The Flyfishers’ Journal: Summer 2019
Members of the Flyfishers’ Club (and other readers of the Flyfishers’ Journal) will know that we often like to give each issue a certain thematic look and feel. This time, the 70th birthday of the Club’s Patron, HRH The Prince of Wales, has given us all the excuse we’ve needed to go with a decidedly Welsh flavour.
Allan Hardy has translated a typically entertaining essay from Stéphane Rault, recalling a fishing trip to Lake Vyrnwy. I’ve also persuaded Ceri Thomas to reveal five of his favourite flies for Welsh waters (some of them still quite unconventional in the British context, but every one of them tried and tested: another landmark article in this series which aims to inspire current Members at the same time as reminding our successors of how we’ve been fishing at the start of the 21st century).
And of course there are full details of the special commemorative framed fly presented to HRH, along with a box of fishable variants, just in case this keen flyfisher ever feels the need to break the glass to present the ‘Duke of Rothsay’ to a waiting salmon…
Speaking of which: 2019 is the International Year of the Salmon, a global initiative which aims to protect these iconic fish by bringing many countries together to share knowledge, raise public awareness, and take action to save salmon populations on several spatial scales.
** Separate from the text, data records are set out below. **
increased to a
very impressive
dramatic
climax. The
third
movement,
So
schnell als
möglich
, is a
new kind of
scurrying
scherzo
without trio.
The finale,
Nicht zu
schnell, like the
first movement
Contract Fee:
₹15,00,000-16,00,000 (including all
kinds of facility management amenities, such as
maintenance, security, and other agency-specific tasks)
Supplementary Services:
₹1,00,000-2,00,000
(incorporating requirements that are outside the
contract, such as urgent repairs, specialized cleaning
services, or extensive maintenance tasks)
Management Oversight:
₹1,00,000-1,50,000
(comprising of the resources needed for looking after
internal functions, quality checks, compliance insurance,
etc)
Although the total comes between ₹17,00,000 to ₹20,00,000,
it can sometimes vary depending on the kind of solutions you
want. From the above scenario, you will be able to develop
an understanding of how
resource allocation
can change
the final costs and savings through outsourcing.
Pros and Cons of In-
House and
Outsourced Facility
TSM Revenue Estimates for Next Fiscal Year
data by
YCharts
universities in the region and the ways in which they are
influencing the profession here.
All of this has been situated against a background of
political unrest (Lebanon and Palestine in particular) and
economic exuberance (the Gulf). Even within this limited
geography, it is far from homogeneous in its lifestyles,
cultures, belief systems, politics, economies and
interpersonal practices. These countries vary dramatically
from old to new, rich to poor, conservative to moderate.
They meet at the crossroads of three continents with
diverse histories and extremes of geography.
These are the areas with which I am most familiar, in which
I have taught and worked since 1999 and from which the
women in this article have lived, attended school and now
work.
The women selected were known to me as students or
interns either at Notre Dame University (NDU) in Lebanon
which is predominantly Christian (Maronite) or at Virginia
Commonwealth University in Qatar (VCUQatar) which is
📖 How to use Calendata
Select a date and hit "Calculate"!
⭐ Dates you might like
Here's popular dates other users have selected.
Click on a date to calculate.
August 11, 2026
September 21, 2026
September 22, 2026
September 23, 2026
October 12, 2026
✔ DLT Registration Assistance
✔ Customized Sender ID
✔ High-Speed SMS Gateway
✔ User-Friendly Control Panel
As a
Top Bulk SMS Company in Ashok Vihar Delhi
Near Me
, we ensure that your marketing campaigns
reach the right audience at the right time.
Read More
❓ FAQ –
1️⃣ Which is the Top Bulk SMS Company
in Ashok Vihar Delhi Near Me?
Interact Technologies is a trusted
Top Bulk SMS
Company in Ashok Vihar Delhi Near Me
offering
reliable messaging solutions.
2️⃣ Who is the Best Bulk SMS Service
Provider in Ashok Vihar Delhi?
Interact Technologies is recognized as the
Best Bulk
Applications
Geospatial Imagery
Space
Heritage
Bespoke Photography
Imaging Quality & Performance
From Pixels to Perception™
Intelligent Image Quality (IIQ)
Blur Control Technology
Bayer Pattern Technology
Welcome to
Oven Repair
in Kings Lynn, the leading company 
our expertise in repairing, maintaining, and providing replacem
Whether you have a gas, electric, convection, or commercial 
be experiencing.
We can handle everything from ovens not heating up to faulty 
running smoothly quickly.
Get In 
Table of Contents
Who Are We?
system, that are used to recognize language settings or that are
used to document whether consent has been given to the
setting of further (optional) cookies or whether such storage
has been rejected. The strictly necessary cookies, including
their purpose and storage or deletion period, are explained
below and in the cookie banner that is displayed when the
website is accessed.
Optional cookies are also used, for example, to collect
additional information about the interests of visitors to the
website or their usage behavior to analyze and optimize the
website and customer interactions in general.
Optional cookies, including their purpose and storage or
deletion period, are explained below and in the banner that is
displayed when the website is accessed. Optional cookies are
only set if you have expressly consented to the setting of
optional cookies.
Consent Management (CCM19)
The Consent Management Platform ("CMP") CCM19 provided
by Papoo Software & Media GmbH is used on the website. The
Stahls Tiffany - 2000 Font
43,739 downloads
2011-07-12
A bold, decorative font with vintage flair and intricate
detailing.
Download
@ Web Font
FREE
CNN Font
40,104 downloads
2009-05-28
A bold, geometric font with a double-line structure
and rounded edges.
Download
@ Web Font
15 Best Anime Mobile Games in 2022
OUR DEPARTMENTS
To mark this worldwide event, I’m delighted to have commissioned an article from Jayne Mann at the Rivers Trust, and I hope that further articles in the Winter 2019 issue will continue this important theme.
Meanwhile, Peter Martin has written a spooky short story about a ghostly presence on the Wandle (accompanied by fabulous line drawings from Neil Patterson), Tim Benn jumps in his time machine to bring back a missive from the Club a hundred years from now, and Greg Belcamino’s Letter from America urges us to re-think everything about the tackle we carry around with us on the banks.
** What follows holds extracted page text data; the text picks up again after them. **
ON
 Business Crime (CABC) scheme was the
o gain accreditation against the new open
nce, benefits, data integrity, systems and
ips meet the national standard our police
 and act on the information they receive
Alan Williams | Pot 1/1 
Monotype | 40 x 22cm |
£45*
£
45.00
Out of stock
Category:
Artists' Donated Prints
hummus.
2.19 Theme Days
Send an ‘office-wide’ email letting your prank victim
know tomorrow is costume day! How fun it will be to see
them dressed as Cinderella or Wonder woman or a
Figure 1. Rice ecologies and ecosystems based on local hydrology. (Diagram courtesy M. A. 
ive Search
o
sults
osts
Last but not least, this issue of the Journal also introduces The Flyfishers: A History of the Flyfishers’ Club, written by Andrew Herd and published this summer. It’s everyone’s strong suspicion that only a writer with Dr Herd’s fluency, encyclopaedic knowledge and sense of humour could ever have contemplated a literary task like this History, much less carried it to such a triumphant conclusion, and clearly I’m not the only Member of the Club who’s deeply immersed in his complimentary copy.